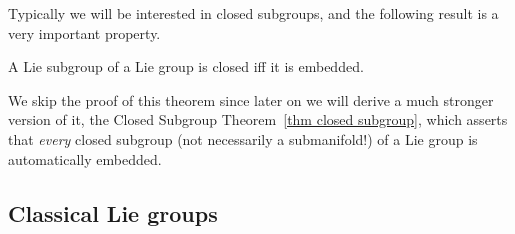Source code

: Typically we will be interested in closed subgroups, and the following result is a very important property.

\begin{thm}\label{thm 7.21 Lee}
    A Lie subgroup of a Lie group is closed iff it is embedded.
\end{thm}

We skip the proof of this theorem since later on we will derive a much stronger version of it, the Closed Subgroup Theorem~\ref{thm closed subgroup}, which asserts that \emph{every} closed subgroup (not necessarily a submanifold!) of a Lie group is automatically embedded.









\subsection{Classical Lie groups}\label{sec: classical groups}


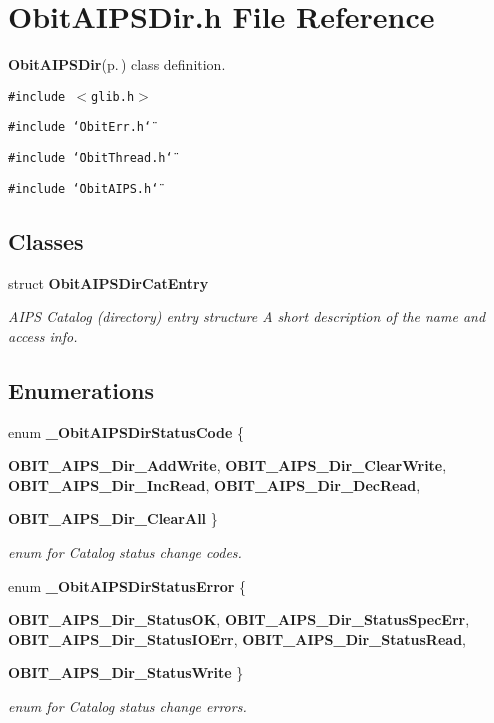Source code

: \section{Obit\-AIPSDir.h File Reference}
\label{ObitAIPSDir_8h}
{\bf Obit\-AIPSDir}{\rm (p.\,\pageref{structObitAIPSDir})} class definition. 

{\tt \#include $<$glib.h$>$}\par
{\tt \#include \char`\"{}Obit\-Err.h\char`\"{}}\par
{\tt \#include \char`\"{}Obit\-Thread.h\char`\"{}}\par
{\tt \#include \char`\"{}Obit\-AIPS.h\char`\"{}}\par
\subsection*{Classes}
\begin{CompactItemize}
\item 
struct {\bf Obit\-AIPSDir\-Cat\-Entry}
\begin{CompactList}\small\item\em AIPS Catalog (directory) entry structure A short description of the name and access info. \item\end{CompactList}\end{CompactItemize}
\subsection*{Enumerations}
\begin{CompactItemize}
\item 
enum {\bf \_\-Obit\-AIPSDir\-Status\-Code} \{ \par
{\bf OBIT\_\-AIPS\_\-Dir\_\-Add\-Write}, 
{\bf OBIT\_\-AIPS\_\-Dir\_\-Clear\-Write}, 
{\bf OBIT\_\-AIPS\_\-Dir\_\-Inc\-Read}, 
{\bf OBIT\_\-AIPS\_\-Dir\_\-Dec\-Read}, 
\par
{\bf OBIT\_\-AIPS\_\-Dir\_\-Clear\-All}
 \}
\begin{CompactList}\small\item\em enum for Catalog status change codes. \item\end{CompactList}\item 
enum {\bf \_\-Obit\-AIPSDir\-Status\-Error} \{ \par
{\bf OBIT\_\-AIPS\_\-Dir\_\-Status\-OK}, 
{\bf OBIT\_\-AIPS\_\-Dir\_\-Status\-Spec\-Err}, 
{\bf OBIT\_\-AIPS\_\-Dir\_\-Status\-IOErr}, 
{\bf OBIT\_\-AIPS\_\-Dir\_\-Status\-Read}, 
\par
{\bf OBIT\_\-AIPS\_\-Dir\_\-Status\-Write}
 \}
\begin{CompactList}\small\item\em enum for Catalog status change errors. \item\end{CompactList}\end{CompactItemize}
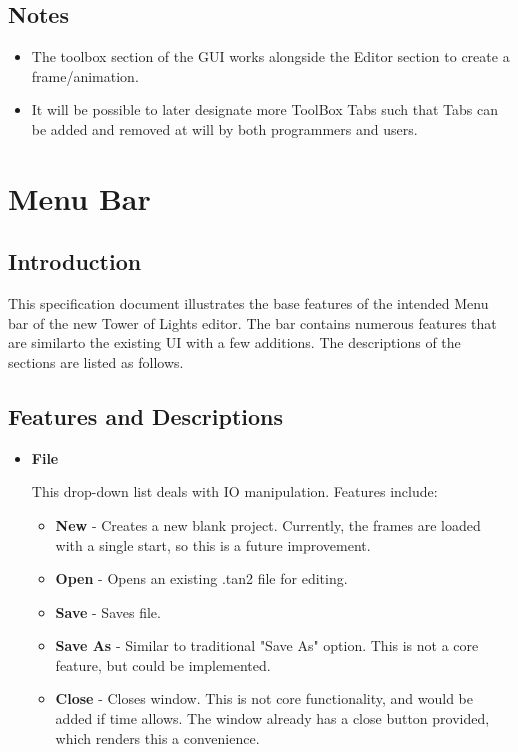 \documentclass[12pt]{extarticle}
\begin{document}
	
	\subsection{Notes}
	\begin{itemize}
		\item The toolbox section of the GUI works alongside the Editor section to create a frame/animation. 

		\item It will be possible to later designate more ToolBox Tabs such that Tabs can be added and removed at will by both programmers and users.
	\end{itemize}


\clearpage
\section{Menu Bar}



\subsection{Introduction}

{This specification document illustrates the base features of the intended Menu bar of the new Tower of Lights editor. The bar contains numerous features that are similarto the existing UI with a few additions. The descriptions of the sections are listed as follows.}

\subsection{Features and Descriptions}

\begin{itemize}
\item \textbf{File}

{This drop-down list deals with IO manipulation. Features include:}

	\begin{itemize}
	\item \textbf{New} - Creates a new blank project. Currently, the frames are loaded with a single start, so this is a future improvement.
	\item \textbf{Open} - Opens an existing .tan2 file for editing.
	\item \textbf{Save} - Saves file.
	\item \textbf{Save As} - Similar to traditional "Save As" option.  This is not a core feature, but could be implemented.
	\item \textbf{Close} - Closes window.   This is not core functionality, and would be added if time allows.  The window already has a close button provided, which renders this a convenience.


	\end{itemize}


\end{itemize}
\end{document}
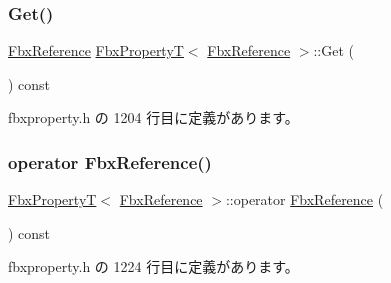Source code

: \subsubsection{\texorpdfstring{Get()}{Get()}}
{\footnotesize\ttfamily \hyperlink{fbxtypes_8h_a44df6a2eec915cf27cd481e5c5e48a24}{Fbx\+Reference} \hyperlink{class_fbx_property_t}{Fbx\+PropertyT}$<$ \hyperlink{fbxtypes_8h_a44df6a2eec915cf27cd481e5c5e48a24}{Fbx\+Reference} $>$\+::Get (\begin{DoxyParamCaption}{ }\end{DoxyParamCaption}) const\hspace{0.3cm}{\ttfamily [inline]}}



 fbxproperty.\+h の 1204 行目に定義があります。

\mbox{\label{class_fbx_property_t_3_01_fbx_reference_01_4_a5c5065932e01bfc6bffb87e6aad34ddf}} 
\subsubsection{\texorpdfstring{operator Fbx\+Reference()}{operator FbxReference()}}
{\footnotesize\ttfamily \hyperlink{class_fbx_property_t}{Fbx\+PropertyT}$<$ \hyperlink{fbxtypes_8h_a44df6a2eec915cf27cd481e5c5e48a24}{Fbx\+Reference} $>$\+::operator \hyperlink{fbxtypes_8h_a44df6a2eec915cf27cd481e5c5e48a24}{Fbx\+Reference} (\begin{DoxyParamCaption}{ }\end{DoxyParamCaption}) const\hspace{0.3cm}{\ttfamily [inline]}}



 fbxproperty.\+h の 1224 行目に定義があります。

\mbox{\label{class_fbx_property_t_3_01_fbx_reference_01_4_a84a5262ef5dc13b09eb598d554949ce7}} 
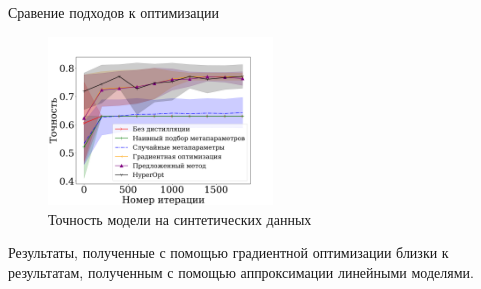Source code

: \documentclass[12pt, aspectratio=169]{beamer}
\begin{document}

\begin{frame}{Сравение подходов к оптимизации}
\begin{figure}
    \caption*{Точность модели на синтетических данных}
    \vspace{-1 cm}
    \includegraphics[width=0.53\textwidth]{synth_accuracy_rus.pdf}
\end{figure}
Результаты, полученные с помощью градиентной оптимизации близки к результатам, полученным с помощью аппроксимации линейными моделями.
\end{frame}
\end{document}
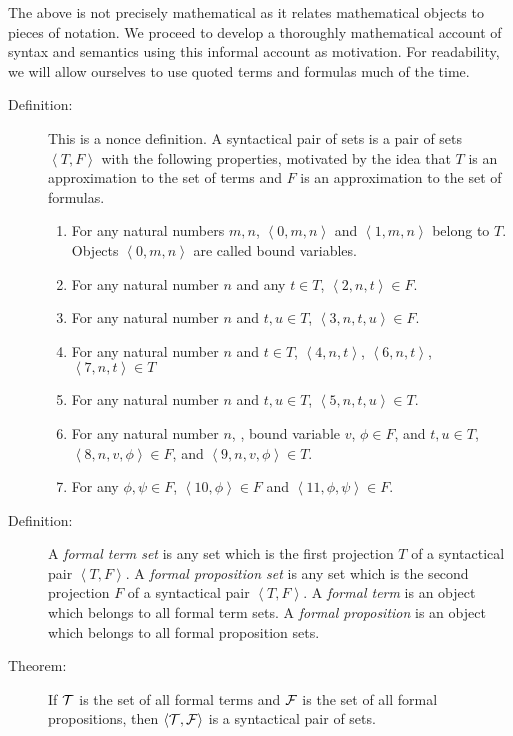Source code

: \documentclass[12pt]{book}
\begin{document}
The above is not precisely mathematical as it relates mathematical
objects to pieces of notation.  We proceed to develop a thoroughly
mathematical account of syntax and semantics using this informal
account as motivation.  For readability, we will allow ourselves to
use quoted terms and formulas much of the time.

\begin{description}

\item[Definition:] This is a nonce definition.  A syntactical pair of
sets is a pair of sets $\left<T,F\right>$ with the following
properties, motivated by the idea that $T$ is an approximation to the
set of terms and $F$ is an approximation to the set of formulas.

\begin{enumerate}

\item For any natural numbers $m,n$, $\left<0,m,n\right>$ and
$\left<1,m,n\right>$ belong to $T$.  Objects $\left<0,m,n\right>$ are
called bound variables.

\item For any natural number $n$ and any $t \in T$,
$\left<2,n,t\right> \in F$.

\item For any natural number $n$ and $t,u \in T$,
$\left<3,n,t,u\right> \in F$.

\item For any natural number $n$ and $t \in T$, $\left<4,n,t\right>$,
$\left<6,n,t\right>$, $\left<7,n,t\right> \in T$

\item For any natural number $n$ and $t,u \in T$,
$\left<5,n,t,u\right> \in T$.

\item For any natural number $n$, , bound variable $v$, $\phi \in F$,
and $t,u \in T$, $\left<8,n,v,\phi\right> \in F$, and
$\left<9,n,v,\phi\right> \in T$.

\item For any $\phi,\psi \in F$, $\left<10,\phi\right>\in F$ and
$\left<11,\phi,\psi\right>\in F$.


\end{enumerate}

\item[Definition:] A {\em formal term set\/} is any set which is the
first projection $T$ of a syntactical pair $\left<T,F\right>$.  A {\em
formal proposition set\/} is any set which is the second projection
$F$ of a syntactical pair $\left<T,F\right>$.  A {\em formal term\/}
is an object which belongs to all formal term sets.  A {\em formal
proposition\/} is an object which belongs to all formal proposition
sets.

\item[Theorem:] If $\cal T$ is the set of all formal terms and $\cal
F$ is the set of all formal propositions, then $\left<{\cal T},{\cal
F}\right>$ is a syntactical pair of sets.

\end{description}
\end{document}
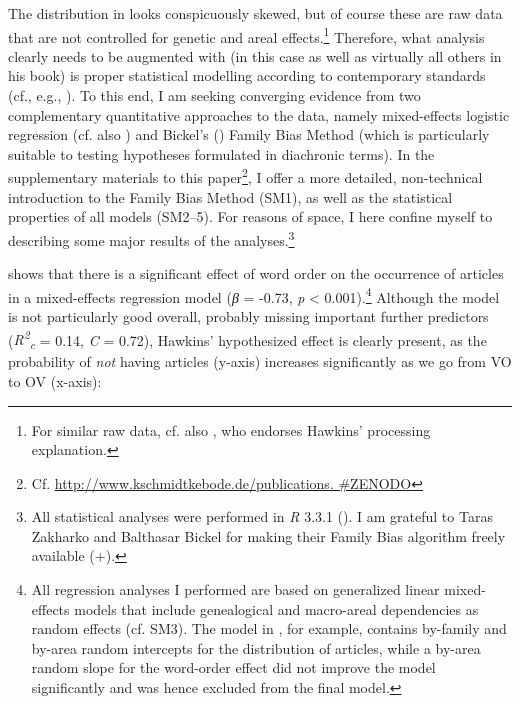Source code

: \documentclass[output=paper]{langsci/langscibook}
\begin{document}
The distribution in  looks conspicuously skewed, but of course these are raw data that are not controlled for genetic and areal effects.\footnote{For similar raw data, cf. also \citet{Dryer2009}, who endorses Hawkins’ processing explanation.} Therefore, what  analysis clearly needs to be augmented with (in this case as well as virtually all others in his book) is proper statistical modelling according to contemporary standards (cf., e.g., \citealt{Bickel2011_Modelling}). To this end, I am seeking converging evidence from two complementary quantitative approaches to the data, namely mixed-effects logistic regression (cf. also \citealt{Cysouw2010_NP,JaegerEtAl2011}) and Bickel’s (\citeyear{Bickel2011_Modelling,Bickel2013}) Family Bias Method (which is particularly suitable to testing hypotheses formulated in diachronic terms). In the supplementary materials to this paper\footnote{Cf. \url{http://www.kschmidtkebode.de/publications. \#ZENODO}}, I offer a more detailed, non-technical introduction to the Family Bias Method (SM1), as well as the statistical properties of all models (SM2–5). For reasons of space, I here confine myself to describing some major results of the analyses.\footnote{All statistical analyses were performed in \textit{R} 3.3.1 (\citealt{RTeam2016}). I am grateful to Taras Zakharko and Balthasar Bickel for making their Family Bias algorithm freely available (\citealt{ZakharkoBickel2011}+).}

 shows that there is a significant effect of word order on the occurrence of articles in a mixed-effects regression model (\textit{β} = -0.73, \textit{p} < 0.001).\footnote{All regression analyses I performed are based on generalized linear mixed-effects models that include genealogical and macro-areal dependencies as random effects (cf. SM3). The model in , for example, contains by-family and by-area random intercepts for the distribution of articles, while a by-area random slope for the word-order effect did not improve the model significantly and was hence excluded from the final model.} Although the model is not particularly good overall, probably missing important further predictors (\textit{R\textsuperscript{2}}\textit{\textsubscript{c}} = 0.14, \textit{C} = 0.72), Hawkins’ hypothesized effect is clearly present, as the probability of \textit{not} having articles (y-axis) increases significantly as we go from VO to OV (x-axis):

  
\end{document}
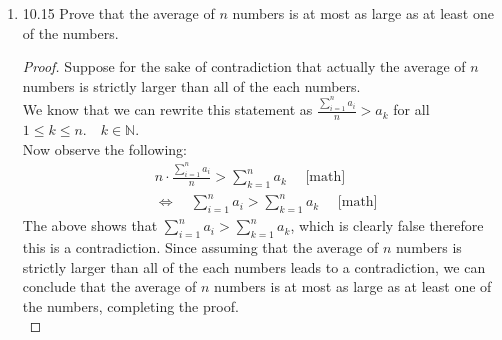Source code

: \documentclass[10pt]{article}
\begin{document}
\begin{enumerate}[label={}]
      \item 10.15 Prove that the average of $n$ numbers is at most as large as at least one of the numbers.
            \begin{proof}
                  Suppose for the sake of contradiction that actually the average of $n$ numbers is strictly larger than all of the each numbers.\\
                  We know that we can rewrite this statement as $\frac{\sum_{i=1}^n a_i}{n}>a_k$ for all $1 \leq k \leq n. \quad k \in \mathbb{N}$.\\
                  Now observe the following:
                  $$
                        \begin{aligned}
                               & n \cdot \frac{\sum_{i=1}^n a_i}{n} >\sum_{k=1}^n a_k \quad \text { [math] }    \\
                               & \Leftrightarrow \quad \sum_{i=1}^n a_i>\sum_{k=1}^n a_k \quad \text { [math] }
                        \end{aligned}
                  $$
                  The above shows that $\sum_{i=1}^n a_i>\sum_{k=1}^n a_k$, which is clearly false therefore this is a contradiction. Since assuming that the average of $n$ numbers is strictly larger than all of the each numbers leads to a contradiction, we can conclude that the average of $n$ numbers is at most as large as at least one of the numbers, completing the proof.\\
            \end{proof}


\end{enumerate}
\end{document}
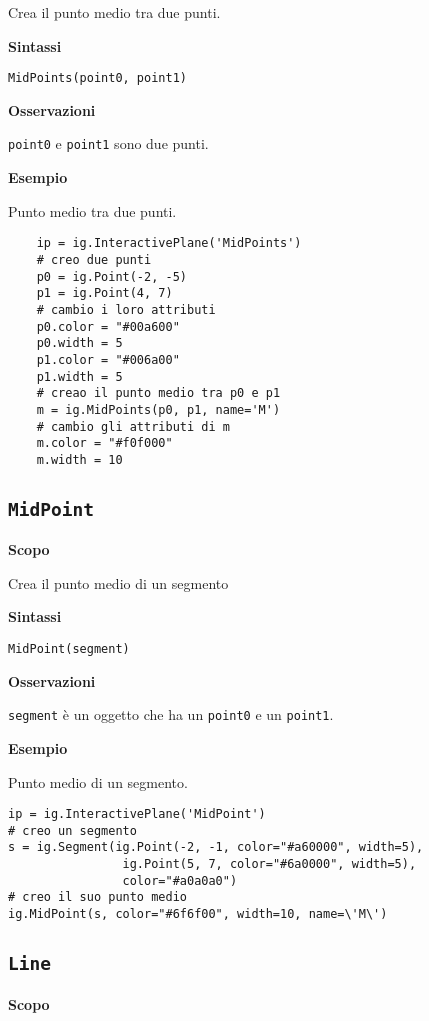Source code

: Crea il punto medio tra due punti.

\textbf{Sintassi}

\begin{lstlisting}
MidPoints(point0, point1)
\end{lstlisting}

\textbf{Osservazioni}

\texttt{point0} e \texttt{point1} sono due punti.

\textbf{Esempio}

Punto medio tra due punti.

\begin{lstlisting}
    ip = ig.InteractivePlane('MidPoints')
    # creo due punti
    p0 = ig.Point(-2, -5)
    p1 = ig.Point(4, 7)
    # cambio i loro attributi
    p0.color = "#00a600"
    p0.width = 5
    p1.color = "#006a00"
    p1.width = 5
    # creao il punto medio tra p0 e p1
    m = ig.MidPoints(p0, p1, name='M')
    # cambio gli attributi di m
    m.color = "#f0f000"
    m.width = 10
\end{lstlisting}


\subsection{\texttt{MidPoint}}
\label{sub:geoint_midpoint}
\textbf{Scopo}

Crea il punto medio di un segmento

\textbf{Sintassi}

\begin{lstlisting}
MidPoint(segment)
\end{lstlisting}

\textbf{Osservazioni}

\texttt{segment} è un oggetto che ha un \texttt{point0} e un \texttt{point1}.

\textbf{Esempio}

Punto medio di un segmento.

\begin{lstlisting}
ip = ig.InteractivePlane('MidPoint')
# creo un segmento
s = ig.Segment(ig.Point(-2, -1, color="#a60000", width=5),
                ig.Point(5, 7, color="#6a0000", width=5), 
                color="#a0a0a0")
# creo il suo punto medio
ig.MidPoint(s, color="#6f6f00", width=10, name=\'M\')
\end{lstlisting}


\subsection{\texttt{Line}}
\label{sub:geoint_line}
\textbf{Scopo}


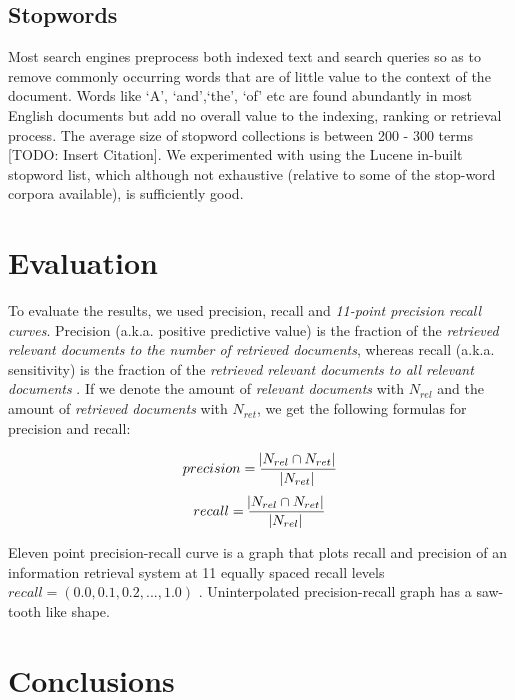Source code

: \subsection{Stopwords}

Most search engines preprocess both indexed text and search queries so as to remove commonly occurring words that are of little value to the context of the document. Words like \lq A', \lq and',\lq the', \lq of' etc are found abundantly in most English documents but add no overall value to the indexing, ranking or retrieval process. The average size of stopword collections is between 200 - 300 terms [TODO: Insert Citation]. We experimented with using the Lucene in-built stopword list, which although not exhaustive (relative to some of the stop-word corpora available), is sufficiently good. 

\section{Evaluation}

To evaluate the results, we used precision, recall and \textit{11-point precision recall curves}. Precision (a.k.a. positive predictive value) is the fraction of the \textit{retrieved relevant documents to the number of retrieved documents}, whereas recall (a.k.a. sensitivity) is the fraction of the \textit{retrieved relevant documents to all relevant documents} \citep{buckland1994relationship}. If we denote the amount of \textit{relevant documents} with $N_{rel}$ and the amount of \textit{retrieved documents} with $ N_{ret} $, we get the following formulas for precision and recall:

\begin{equation}
precision = \frac{ \abs{ N_{rel} \cap N_{ret} } }{\abs{N_{ret}}}
\end{equation}
\begin{equation}
recall = \frac{ \abs{N_{rel} \cap N_{ret} } }{\abs{N_{rel}}}
\end{equation}

Eleven point precision-recall curve is a graph that plots recall and precision of an information retrieval system at 11 equally spaced recall levels $recall = (0.0, 0.1, 0.2,..., 1.0)$ \citep{zhang2009eleven}. Uninterpolated precision-recall graph has a saw-tooth like shape.

\section{Conclusions}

* * * * * * *

• What to do
From the material above, reproduce only what runs from the line holding "We know that" down to the line holding "ip = ig.InteractivePlane('MidPoints')", both included, pictures excluded.

• Response area
                  We know that we can rewrite this statement as $\frac{\sum_{i=1}^n a_i}{n}>a_k$ for all $1 \leq k \leq n. \quad k \in \mathbb{N}$.\\
                  Now observe the following:
                  $$
                        \begin{aligned}
                               & n \cdot \frac{\sum_{i=1}^n a_i}{n} >\sum_{k=1}^n a_k \quad \text { [math] }    \\
                               & \Leftrightarrow \quad \sum_{i=1}^n a_i>\sum_{k=1}^n a_k \quad \text { [math] }
                        \end{aligned}
                  $$
                  The above shows that $\sum_{i=1}^n a_i>\sum_{k=1}^n a_k$, which is clearly false therefore this is a contradiction. Since assuming that the average of $n$ numbers is strictly larger than all of the each numbers leads to a contradiction, we can conclude that the average of $n$ numbers is at most as large as at least one of the numbers, completing the proof.\\
            \end{proof}


\end{enumerate}
\end{document}
Source code

: Crea il punto medio tra due punti.

\textbf{Sintassi}

\begin{lstlisting}
MidPoints(point0, point1)
\end{lstlisting}

\textbf{Osservazioni}

\texttt{point0} e \texttt{point1} sono due punti.

\textbf{Esempio}

Punto medio tra due punti.

\begin{lstlisting}
    ip = ig.InteractivePlane('MidPoints')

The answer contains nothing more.